A nível global a influência estratégica recém-adquirida pela Rússia graças essencialmente ao boom nas exportações de gás natural e petróleo e ao êxito de Putin na centralização autocrática do poder económico e político será confirmada na cimeira de S. Petersburgo.

Um parceiro difícil       

A Rússia impõe-se como parceiro estratégico independentemente dos conflitos sobre o estatuto da Transdniestria, da Abkházia e da Ossétia do Sul, do apoio à Belarus e aos regimes ditatoriais da Ásia Central, das disputas sobre fornecimentos de gás e da oposição declarada à eventual adesão da Geórgia e da Ucrânia à NATO.

A questão de pressionar no sentido de reformas democráticas o regime autocrático putinista deixa, assim, de ser pôr, desfazendo-se a ilusão de que Moscovo pudesse ser integrada num sistema sob tutela estratégica dos Estados Unidos que levou Bush Pai e Bill Clinton a trazerem a periclitante Rússia de Ieltsin para o então G7.

A recuperação do estatuto de potência não esconde, no entanto, as limitações do modelo de desenvolvimento putinista dado que, apesar de nos últimos oito anos a população abaixo do nível de subsistência (estimado em 2 dólares/dia) ter diminuído para metade, um em cada 5 russos ainda pena em situação de pobreza absoluta.

Este défice social explica a apelo de Putin para a adopção urgente de políticas capazes de conterem o colapso demográfico iniciado no período soviético, nos anos sessenta, com o aumento da mortalidade. Até 2008 a Rússia continuará a perder 600 mil pessoas por ano e as projecções apontam para que a população se reduza dos actuais 143,4 milhões para 101,5 milhões em 2050, comprometendo o actual modelo de desenvolvimento.

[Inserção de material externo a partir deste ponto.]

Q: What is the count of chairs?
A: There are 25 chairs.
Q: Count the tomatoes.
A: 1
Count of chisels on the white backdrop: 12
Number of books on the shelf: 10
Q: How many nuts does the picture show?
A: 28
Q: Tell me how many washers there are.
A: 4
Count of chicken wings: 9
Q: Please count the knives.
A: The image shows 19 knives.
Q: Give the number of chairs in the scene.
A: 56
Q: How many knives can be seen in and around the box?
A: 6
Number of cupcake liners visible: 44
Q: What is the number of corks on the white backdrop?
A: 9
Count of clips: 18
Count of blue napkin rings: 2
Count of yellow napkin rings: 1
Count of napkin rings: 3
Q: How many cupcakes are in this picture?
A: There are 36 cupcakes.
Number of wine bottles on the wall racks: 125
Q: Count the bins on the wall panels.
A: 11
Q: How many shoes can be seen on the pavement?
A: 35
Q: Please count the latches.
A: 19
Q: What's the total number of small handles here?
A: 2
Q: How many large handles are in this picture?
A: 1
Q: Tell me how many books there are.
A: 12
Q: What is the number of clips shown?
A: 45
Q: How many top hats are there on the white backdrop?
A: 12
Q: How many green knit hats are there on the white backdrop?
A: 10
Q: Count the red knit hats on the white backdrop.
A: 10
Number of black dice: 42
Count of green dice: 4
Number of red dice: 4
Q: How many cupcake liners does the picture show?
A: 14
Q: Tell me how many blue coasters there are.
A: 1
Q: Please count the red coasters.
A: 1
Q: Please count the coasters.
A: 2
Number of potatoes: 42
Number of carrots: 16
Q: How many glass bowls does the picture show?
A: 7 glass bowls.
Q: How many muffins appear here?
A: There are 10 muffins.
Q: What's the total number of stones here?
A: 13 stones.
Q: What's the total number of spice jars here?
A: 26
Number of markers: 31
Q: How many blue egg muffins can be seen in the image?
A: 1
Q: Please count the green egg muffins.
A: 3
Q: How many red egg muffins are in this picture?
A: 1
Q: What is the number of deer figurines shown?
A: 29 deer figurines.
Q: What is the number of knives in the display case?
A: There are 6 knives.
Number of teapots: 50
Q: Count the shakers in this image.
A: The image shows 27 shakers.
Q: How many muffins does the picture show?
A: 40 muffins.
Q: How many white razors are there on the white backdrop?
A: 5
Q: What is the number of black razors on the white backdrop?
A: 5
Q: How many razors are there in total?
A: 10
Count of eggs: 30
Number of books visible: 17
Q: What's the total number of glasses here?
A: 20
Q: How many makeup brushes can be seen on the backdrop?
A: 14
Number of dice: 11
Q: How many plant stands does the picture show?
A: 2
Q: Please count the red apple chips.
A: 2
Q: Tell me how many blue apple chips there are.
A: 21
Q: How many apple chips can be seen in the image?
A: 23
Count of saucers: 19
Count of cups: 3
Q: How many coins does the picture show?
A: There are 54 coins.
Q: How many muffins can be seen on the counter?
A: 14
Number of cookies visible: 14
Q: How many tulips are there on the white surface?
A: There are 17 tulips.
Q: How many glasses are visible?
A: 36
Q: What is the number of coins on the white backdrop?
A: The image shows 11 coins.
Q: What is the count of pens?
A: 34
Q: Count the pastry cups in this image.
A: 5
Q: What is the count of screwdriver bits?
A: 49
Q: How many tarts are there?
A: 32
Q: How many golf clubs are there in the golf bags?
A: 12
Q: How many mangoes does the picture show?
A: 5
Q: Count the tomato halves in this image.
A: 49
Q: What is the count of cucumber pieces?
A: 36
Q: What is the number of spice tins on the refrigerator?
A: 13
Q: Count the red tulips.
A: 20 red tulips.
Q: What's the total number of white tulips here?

O sistema putinista assente nas exportações de hidrocarbonetos sob controlo estatal, associadas à chamada «ditadura da lei» imposta pelo Kremlin, garantiu a recuperação económica e financeira, mas ainda está a dar os primeiros passos no sentido de definir uma estratégia de desenvolvimento compatível com o objectivo de recuperar o estatuto perdido de superpotência. A cimeira de S. Petersburgo consagrará, ainda assim, Putin num dos seus momentos de glória.